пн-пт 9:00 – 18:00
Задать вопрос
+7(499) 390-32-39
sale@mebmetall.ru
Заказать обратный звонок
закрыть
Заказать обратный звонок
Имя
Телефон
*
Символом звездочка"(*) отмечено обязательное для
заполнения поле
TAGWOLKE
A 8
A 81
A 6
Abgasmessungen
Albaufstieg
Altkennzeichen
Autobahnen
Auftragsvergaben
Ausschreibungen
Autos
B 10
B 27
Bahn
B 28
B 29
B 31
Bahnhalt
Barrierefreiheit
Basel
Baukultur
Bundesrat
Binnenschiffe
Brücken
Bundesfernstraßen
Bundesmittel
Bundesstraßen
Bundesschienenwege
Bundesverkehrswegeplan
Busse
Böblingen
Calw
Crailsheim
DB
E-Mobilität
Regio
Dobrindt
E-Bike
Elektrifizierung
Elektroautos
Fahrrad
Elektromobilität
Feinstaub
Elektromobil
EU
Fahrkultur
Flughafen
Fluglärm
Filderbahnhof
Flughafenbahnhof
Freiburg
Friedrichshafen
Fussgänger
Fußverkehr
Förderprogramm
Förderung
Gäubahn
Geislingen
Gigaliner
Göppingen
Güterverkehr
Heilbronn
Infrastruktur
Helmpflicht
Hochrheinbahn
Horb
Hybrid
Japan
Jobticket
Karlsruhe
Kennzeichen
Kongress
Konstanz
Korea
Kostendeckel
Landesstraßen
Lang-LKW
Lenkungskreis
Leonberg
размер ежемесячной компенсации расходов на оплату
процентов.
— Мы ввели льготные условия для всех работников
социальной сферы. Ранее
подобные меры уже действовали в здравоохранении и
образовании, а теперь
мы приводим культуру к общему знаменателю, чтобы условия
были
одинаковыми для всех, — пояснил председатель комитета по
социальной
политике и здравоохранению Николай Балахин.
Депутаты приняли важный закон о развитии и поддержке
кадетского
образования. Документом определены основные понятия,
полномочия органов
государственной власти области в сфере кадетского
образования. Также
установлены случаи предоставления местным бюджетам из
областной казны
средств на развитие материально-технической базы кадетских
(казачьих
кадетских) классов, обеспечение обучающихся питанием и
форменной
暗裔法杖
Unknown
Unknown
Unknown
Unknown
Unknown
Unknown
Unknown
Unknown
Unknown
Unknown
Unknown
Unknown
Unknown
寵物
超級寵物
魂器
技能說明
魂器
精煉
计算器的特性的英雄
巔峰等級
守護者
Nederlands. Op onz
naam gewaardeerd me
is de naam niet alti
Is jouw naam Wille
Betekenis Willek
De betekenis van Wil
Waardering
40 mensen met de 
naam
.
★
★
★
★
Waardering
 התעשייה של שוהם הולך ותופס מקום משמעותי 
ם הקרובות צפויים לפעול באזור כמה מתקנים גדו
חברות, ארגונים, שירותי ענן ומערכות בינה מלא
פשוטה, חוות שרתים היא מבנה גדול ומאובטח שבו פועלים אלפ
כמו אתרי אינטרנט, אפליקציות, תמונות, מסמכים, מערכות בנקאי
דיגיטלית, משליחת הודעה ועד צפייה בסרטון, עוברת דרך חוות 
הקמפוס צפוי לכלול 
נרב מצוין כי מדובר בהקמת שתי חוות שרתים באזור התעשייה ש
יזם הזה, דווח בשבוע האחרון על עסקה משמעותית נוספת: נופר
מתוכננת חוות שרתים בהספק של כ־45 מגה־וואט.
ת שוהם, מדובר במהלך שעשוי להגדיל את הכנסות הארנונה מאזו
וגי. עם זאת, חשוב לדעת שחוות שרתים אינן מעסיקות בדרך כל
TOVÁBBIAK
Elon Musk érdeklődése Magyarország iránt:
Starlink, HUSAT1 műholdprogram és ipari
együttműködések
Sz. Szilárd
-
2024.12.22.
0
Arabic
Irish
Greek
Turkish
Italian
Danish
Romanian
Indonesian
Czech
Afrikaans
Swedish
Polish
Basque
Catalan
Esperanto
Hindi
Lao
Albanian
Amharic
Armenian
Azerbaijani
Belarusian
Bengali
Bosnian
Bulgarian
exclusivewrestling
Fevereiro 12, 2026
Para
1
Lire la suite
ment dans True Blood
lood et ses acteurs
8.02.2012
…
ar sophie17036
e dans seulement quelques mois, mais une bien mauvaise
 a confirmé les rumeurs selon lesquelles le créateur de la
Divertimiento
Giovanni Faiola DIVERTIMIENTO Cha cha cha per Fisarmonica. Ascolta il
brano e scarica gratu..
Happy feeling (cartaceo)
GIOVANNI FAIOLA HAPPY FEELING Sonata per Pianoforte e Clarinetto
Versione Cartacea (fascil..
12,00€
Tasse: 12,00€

○ ○ ○ ○ ○ ○ ○

**What to work on**
Copy out all of the lines above word for word, keeping the original order.

**Response to this exercise**
пн-пт 9:00 – 18:00
Задать вопрос
+7(499) 390-32-39
sale@mebmetall.ru
Заказать обратный звонок
закрыть
Заказать обратный звонок
Имя
Телефон
*
Символом звездочка"(*) отмечено обязательное для
заполнения поле
TAGWOLKE
A 8
A 81
A 6
Abgasmessungen
Albaufstieg
Altkennzeichen
Autobahnen
Auftragsvergaben
Ausschreibungen
Autos
B 10
B 27
Bahn
B 28
B 29
B 31
Bahnhalt
Barrierefreiheit
Basel
Baukultur
Bundesrat
Binnenschiffe
Brücken
Bundesfernstraßen
Bundesmittel
Bundesstraßen
Bundesschienenwege
Bundesverkehrswegeplan
Busse
Böblingen
Calw
Crailsheim
DB
E-Mobilität
Regio
Dobrindt
E-Bike
Elektrifizierung
Elektroautos
Fahrrad
Elektromobilität
Feinstaub
Elektromobil
EU
Fahrkultur
Flughafen
Fluglärm
Filderbahnhof
Flughafenbahnhof
Freiburg
Friedrichshafen
Fussgänger
Fußverkehr
Förderprogramm
Förderung
Gäubahn
Geislingen
Gigaliner
Göppingen
Güterverkehr
Heilbronn
Infrastruktur
Helmpflicht
Hochrheinbahn
Horb
Hybrid
Japan
Jobticket
Karlsruhe
Kennzeichen
Kongress
Konstanz
Korea
Kostendeckel
Landesstraßen
Lang-LKW
Lenkungskreis
Leonberg
размер ежемесячной компенсации расходов на оплату
процентов.
— Мы ввели льготные условия для всех работников
социальной сферы. Ранее
подобные меры уже действовали в здравоохранении и
образовании, а теперь
мы приводим культуру к общему знаменателю, чтобы условия
были
одинаковыми для всех, — пояснил председатель комитета по
социальной
политике и здравоохранению Николай Балахин.
Депутаты приняли важный закон о развитии и поддержке
кадетского
образования. Документом определены основные понятия,
полномочия органов
государственной власти области в сфере кадетского
образования. Также
установлены случаи предоставления местным бюджетам из
областной казны
средств на развитие материально-технической базы кадетских
(казачьих
кадетских) классов, обеспечение обучающихся питанием и
форменной
暗裔法杖
Unknown
Unknown
Unknown
Unknown
Unknown
Unknown
Unknown
Unknown
Unknown
Unknown
Unknown
Unknown
Unknown
寵物
超級寵物
魂器
技能說明
魂器
精煉
计算器的特性的英雄
巔峰等級
守護者
Nederlands. Op onz
naam gewaardeerd me
is de naam niet alti
Is jouw naam Wille
Betekenis Willek
De betekenis van Wil
Waardering
40 mensen met de 
naam
.
★
★
★
★
Waardering
 התעשייה של שוהם הולך ותופס מקום משמעותי 
ם הקרובות צפויים לפעול באזור כמה מתקנים גדו
חברות, ארגונים, שירותי ענן ומערכות בינה מלא
פשוטה, חוות שרתים היא מבנה גדול ומאובטח שבו פועלים אלפ
כמו אתרי אינטרנט, אפליקציות, תמונות, מסמכים, מערכות בנקאי
דיגיטלית, משליחת הודעה ועד צפייה בסרטון, עוברת דרך חוות 
הקמפוס צפוי לכלול 
נרב מצוין כי מדובר בהקמת שתי חוות שרתים באזור התעשייה ש
יזם הזה, דווח בשבוע האחרון על עסקה משמעותית נוספת: נופר
מתוכננת חוות שרתים בהספק של כ־45 מגה־וואט.
ת שוהם, מדובר במהלך שעשוי להגדיל את הכנסות הארנונה מאזו
וגי. עם זאת, חשוב לדעת שחוות שרתים אינן מעסיקות בדרך כל
TOVÁBBIAK
Elon Musk érdeklődése Magyarország iránt:
Starlink, HUSAT1 műholdprogram és ipari
együttműködések
Sz. Szilárd
-
2024.12.22.
0
Arabic
Irish
Greek
Turkish
Italian
Danish
Romanian
Indonesian
Czech
Afrikaans
Swedish
Polish
Basque
Catalan
Esperanto
Hindi
Lao
Albanian
Amharic
Armenian
Azerbaijani
Belarusian
Bengali
Bosnian
Bulgarian
exclusivewrestling
Fevereiro 12, 2026
Para
1
Lire la suite
ment dans True Blood
lood et ses acteurs
8.02.2012
…
ar sophie17036
e dans seulement quelques mois, mais une bien mauvaise
 a confirmé les rumeurs selon lesquelles le créateur de la
Divertimiento
Giovanni Faiola DIVERTIMIENTO Cha cha cha per Fisarmonica. Ascolta il
brano e scarica gratu..
Happy feeling (cartaceo)
GIOVANNI FAIOLA HAPPY FEELING Sonata per Pianoforte e Clarinetto
Versione Cartacea (fascil..
12,00€
Tasse: 12,00€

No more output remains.